Reputation: 3
I'm trying to take a gradient of this function: loss function (N - objects, m - features).
def L(y,X,w): #loss function
return np.sum( np.log1p(np.exp(np.dot(w,(-X.T*y)))) )
Here is my calculation of a partial derivative: analytic gradient
def g(y,X,w): #gradient
return (-X.T*y).dot(1-1/(1+(np.exp(np.dot(w,(-X.T*y))))))
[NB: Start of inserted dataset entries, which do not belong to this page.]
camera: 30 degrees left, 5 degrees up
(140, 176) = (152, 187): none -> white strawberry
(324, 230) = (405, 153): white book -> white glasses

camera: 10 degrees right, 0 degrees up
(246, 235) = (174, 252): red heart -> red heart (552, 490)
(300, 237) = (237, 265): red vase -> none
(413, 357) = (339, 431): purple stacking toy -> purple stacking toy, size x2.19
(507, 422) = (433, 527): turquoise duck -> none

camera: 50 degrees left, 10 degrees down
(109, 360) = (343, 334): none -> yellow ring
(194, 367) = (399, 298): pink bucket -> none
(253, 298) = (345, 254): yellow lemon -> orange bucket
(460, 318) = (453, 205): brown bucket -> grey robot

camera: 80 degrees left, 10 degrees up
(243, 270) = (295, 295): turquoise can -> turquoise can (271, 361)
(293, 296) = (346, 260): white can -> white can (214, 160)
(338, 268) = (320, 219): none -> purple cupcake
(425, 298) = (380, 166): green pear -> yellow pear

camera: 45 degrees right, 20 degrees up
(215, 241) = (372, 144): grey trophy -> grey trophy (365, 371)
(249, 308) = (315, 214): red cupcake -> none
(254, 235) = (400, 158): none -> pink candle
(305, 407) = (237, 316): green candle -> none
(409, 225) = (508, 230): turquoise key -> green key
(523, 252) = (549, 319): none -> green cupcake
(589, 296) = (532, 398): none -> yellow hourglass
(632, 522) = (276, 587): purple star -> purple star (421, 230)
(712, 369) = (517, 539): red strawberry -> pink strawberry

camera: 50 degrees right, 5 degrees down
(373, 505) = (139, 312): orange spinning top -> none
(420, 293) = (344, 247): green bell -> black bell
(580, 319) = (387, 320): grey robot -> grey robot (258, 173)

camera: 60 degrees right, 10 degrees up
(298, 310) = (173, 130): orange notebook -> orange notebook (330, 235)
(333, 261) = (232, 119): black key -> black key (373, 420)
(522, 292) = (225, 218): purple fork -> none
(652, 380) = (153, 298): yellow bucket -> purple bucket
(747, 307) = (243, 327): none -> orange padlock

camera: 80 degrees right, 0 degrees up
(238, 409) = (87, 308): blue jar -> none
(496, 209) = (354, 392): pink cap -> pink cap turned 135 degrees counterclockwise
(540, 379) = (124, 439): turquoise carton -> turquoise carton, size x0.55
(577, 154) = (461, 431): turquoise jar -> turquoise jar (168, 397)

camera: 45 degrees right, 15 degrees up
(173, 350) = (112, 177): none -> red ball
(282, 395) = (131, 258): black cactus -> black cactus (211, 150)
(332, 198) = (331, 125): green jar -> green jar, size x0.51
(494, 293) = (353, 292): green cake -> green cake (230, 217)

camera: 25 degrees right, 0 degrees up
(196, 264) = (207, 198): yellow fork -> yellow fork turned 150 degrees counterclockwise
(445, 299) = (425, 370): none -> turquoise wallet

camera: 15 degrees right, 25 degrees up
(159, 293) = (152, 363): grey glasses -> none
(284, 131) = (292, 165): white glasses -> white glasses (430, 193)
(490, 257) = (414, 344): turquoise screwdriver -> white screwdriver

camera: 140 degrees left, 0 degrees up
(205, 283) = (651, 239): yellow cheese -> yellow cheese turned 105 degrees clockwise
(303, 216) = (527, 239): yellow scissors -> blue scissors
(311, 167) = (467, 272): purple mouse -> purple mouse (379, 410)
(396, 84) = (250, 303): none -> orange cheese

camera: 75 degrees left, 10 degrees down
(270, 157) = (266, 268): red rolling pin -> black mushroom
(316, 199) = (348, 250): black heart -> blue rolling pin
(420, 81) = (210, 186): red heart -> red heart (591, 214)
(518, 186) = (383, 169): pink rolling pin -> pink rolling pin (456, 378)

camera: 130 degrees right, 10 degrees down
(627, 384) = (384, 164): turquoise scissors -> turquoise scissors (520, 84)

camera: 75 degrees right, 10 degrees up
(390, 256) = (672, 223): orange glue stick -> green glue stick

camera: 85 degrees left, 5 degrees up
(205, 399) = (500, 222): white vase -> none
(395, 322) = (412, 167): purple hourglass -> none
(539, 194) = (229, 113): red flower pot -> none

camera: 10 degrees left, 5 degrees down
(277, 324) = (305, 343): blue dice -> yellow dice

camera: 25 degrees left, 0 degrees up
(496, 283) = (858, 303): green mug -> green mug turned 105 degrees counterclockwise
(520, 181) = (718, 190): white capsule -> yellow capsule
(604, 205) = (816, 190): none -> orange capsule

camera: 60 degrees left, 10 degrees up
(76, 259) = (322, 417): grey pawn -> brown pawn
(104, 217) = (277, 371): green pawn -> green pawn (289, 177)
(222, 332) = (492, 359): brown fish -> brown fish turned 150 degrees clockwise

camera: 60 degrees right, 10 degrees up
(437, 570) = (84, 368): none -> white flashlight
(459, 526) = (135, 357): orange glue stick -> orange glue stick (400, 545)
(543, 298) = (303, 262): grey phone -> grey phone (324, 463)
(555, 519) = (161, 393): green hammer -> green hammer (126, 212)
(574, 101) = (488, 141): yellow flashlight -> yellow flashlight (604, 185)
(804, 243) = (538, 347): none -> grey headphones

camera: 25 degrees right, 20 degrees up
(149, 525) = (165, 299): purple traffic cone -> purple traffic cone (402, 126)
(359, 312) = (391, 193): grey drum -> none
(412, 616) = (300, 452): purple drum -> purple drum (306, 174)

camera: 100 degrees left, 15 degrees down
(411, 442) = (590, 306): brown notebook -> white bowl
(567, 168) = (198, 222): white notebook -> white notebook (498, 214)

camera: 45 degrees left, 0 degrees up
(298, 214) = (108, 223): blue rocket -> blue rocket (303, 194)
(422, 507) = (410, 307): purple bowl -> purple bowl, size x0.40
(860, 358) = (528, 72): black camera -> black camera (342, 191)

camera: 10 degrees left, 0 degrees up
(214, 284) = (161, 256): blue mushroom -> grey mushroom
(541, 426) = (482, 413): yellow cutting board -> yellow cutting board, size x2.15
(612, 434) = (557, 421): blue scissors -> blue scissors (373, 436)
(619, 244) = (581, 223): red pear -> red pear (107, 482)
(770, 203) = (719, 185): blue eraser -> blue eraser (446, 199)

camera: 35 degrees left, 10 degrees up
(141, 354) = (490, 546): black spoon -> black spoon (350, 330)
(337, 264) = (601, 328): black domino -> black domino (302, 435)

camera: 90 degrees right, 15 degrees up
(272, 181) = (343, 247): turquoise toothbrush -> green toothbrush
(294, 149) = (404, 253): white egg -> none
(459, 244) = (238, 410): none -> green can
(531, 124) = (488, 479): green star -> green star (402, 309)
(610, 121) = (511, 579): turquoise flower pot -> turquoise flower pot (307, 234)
When I'm implementing numerical estimation for the gradient, it has a value different from analytical, so I've probably done wrong calculations.
gradient checking:
e = 1e-4
test =(np.array([0.6, -0.2]), #y
np.array([[3,8.5], [1,-5]]), #X
np.array([-1,0.4])) #w
grd = np.ones((ss[1].shape[1],))
loss1 = L(test[0],test[1],test[2][0]-e)
loss2 = L(test[0],test[1],test[2][0]+e)
grd[0] = (loss2-loss1)/(2*e);
loss1 = L(test[0],test[1],test[2][1]-e)
loss2 = L(test[0],test[1],test[2][1]+e)
grd[1] = (loss2-loss1)/(2*e);
print('\ngrd num: ',grd)
print('\ngrd analyt: ',g(test[0],test[1],test[2]))
grd num: [-7.25478847 -1.47346219]
grd analyt: [-0.72164669 -2.59980408]
Where I made a mistake?
Upvotes: 0
Views: 252
Reputation: 973
You have a mistake in your analytic gradient calculation:
def g(y,X,w): #gradient
return (-X.T * y).dot(1 - 1 / (1 + (np.exp(np.dot(w,(-X.T * y))))))
right is a:
def g(y,X,w):
return (-X.T * y).dot(1 / (1 + (np.exp(np.dot(w,(X.T * y))))))
Upvotes: 1